The GUI does not push it's values to the server manager until Accept is pushed. At that point, it pushes changes to the server manager and then tells the server manager to push it's changes to the server. If Reset if invoked, the GUI pulls all values from server manager and disables Accept. So far so good. Here is the tricky part:
Consider applying the threshold filter in ParaView. Changing the scalars affects the range of the upper and lower threshold. But the only way for the GUI to know that is to actually have the server manager set the scalar, right?

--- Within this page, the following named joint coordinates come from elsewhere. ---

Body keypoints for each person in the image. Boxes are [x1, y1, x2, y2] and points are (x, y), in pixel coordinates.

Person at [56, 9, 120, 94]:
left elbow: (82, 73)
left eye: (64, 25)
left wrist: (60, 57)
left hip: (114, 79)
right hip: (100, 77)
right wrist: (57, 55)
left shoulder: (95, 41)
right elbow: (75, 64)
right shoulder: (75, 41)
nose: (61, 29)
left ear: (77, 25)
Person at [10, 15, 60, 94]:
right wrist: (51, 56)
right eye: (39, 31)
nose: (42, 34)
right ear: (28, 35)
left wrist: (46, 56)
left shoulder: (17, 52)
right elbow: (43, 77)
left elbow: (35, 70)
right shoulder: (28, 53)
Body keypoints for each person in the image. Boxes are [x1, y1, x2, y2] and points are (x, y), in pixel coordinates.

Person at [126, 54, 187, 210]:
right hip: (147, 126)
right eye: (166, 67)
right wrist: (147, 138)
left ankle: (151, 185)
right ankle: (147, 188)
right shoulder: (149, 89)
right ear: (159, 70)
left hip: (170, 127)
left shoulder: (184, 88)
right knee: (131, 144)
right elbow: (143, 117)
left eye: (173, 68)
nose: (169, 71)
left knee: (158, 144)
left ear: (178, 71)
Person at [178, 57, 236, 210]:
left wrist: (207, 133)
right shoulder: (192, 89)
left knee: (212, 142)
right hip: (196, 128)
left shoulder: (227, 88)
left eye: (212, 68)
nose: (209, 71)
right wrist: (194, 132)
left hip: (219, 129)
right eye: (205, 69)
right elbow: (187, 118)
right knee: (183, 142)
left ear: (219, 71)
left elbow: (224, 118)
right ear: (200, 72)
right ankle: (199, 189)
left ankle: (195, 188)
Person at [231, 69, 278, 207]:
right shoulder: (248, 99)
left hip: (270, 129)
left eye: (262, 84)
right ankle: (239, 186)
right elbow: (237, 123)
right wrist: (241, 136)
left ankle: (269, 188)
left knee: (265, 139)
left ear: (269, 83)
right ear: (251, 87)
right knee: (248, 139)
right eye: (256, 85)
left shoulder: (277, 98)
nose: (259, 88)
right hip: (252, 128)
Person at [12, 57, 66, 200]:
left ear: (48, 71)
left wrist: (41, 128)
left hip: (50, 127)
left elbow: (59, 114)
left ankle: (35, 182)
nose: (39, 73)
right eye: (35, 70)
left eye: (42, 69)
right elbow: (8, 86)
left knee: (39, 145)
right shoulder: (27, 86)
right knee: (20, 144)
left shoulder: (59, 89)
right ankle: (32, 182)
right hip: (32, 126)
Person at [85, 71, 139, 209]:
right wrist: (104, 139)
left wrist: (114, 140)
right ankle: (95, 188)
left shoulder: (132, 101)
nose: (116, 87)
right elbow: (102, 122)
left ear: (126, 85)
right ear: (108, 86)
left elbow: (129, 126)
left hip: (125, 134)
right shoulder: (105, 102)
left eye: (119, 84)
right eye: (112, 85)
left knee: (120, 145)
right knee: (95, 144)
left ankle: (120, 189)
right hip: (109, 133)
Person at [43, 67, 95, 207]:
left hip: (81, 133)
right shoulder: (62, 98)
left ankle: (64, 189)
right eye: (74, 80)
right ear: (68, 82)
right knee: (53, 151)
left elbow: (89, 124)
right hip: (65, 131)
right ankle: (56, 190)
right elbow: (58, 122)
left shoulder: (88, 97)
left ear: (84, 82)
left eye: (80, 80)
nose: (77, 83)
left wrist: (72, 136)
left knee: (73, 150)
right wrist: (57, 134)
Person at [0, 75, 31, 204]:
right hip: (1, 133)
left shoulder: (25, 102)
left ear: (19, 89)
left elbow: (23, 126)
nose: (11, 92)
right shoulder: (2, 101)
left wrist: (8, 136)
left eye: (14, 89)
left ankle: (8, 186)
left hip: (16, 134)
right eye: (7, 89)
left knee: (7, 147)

It seems like things would be easier if the GUI pushed all the changes to the server manager immediately and the server manager pushed it's changes to the server when Accept is pressed. This way, changing the scalars would be immediately reflected on the domain and this would be immediately reflected on the threshold GUI. This would work fine except it would impact undo/redo in a very negative way. Currently, the GUI opens an undo stack right before values are pushed in accept and closes the stack right after. If we were to change the code so that GUI pushed it's value right away to the SM, this stack would have to be opened right after Accept and closed before. This is bad because it would cause interleaving between real undo elements (like changes to the display) and things that should be grouped together (everything pushed with Accept). Also, we would have to differentiate between undo that should be pushed to the server and undo that shouldn't be. In summary, this approach has a lot of issues.
So what do we do to solve to change array/update threshold range problem? The SM has a mechanism to handle this: unchecked properties. Here is how it would work:
- User makes change to GUI
- The GUI set the unchecked values of the appropriate properties
- The GUI calls UpdateDependendentDomains on those properties
- The domains get modified and invoke events
- GUI catches these events and update ranges appropriately
Here is an example. vtkPVArrayMenu update unchecked elements when the user selects a new array:
//---------------------------------------------------------------------------- void vtkPVArrayMenu::UpdateProperty() { vtkSMStringVectorProperty* svp = vtkSMStringVectorProperty::SafeDownCast( this->GetSMProperty()); if (svp) { if (!(this->FieldMenu && svp->GetUncheckedElement(3))) { // Don't reset the unchecked element if it has already been set // by changing the value of the field menu on which this array menu // depends. (This is used by the Threshold filter.) svp->SetUncheckedElement(3, svp->GetElement(3)); } svp->SetUncheckedElement(0, this->InputAttributeIndex); svp->SetUncheckedElement(1, svp->GetElement(1)); svp->SetUncheckedElement(2, svp->GetElement(2)); svp->SetUncheckedElement(4, this->ArrayName); svp->UpdateDependentDomains(); } }
In ParaView, the mechanism that updates other widgets that depend on the properties that depend on this domain is clunky and is not done through the SM event. In ParaQ, this is handled much better. In this case, one of the domains that is dependent on the array selection property is vtkSMArrayRangeDomain. This domain will set a new range based on the unchecked element and invoke DomainModifiedEvent. The GUI should be listening to this event.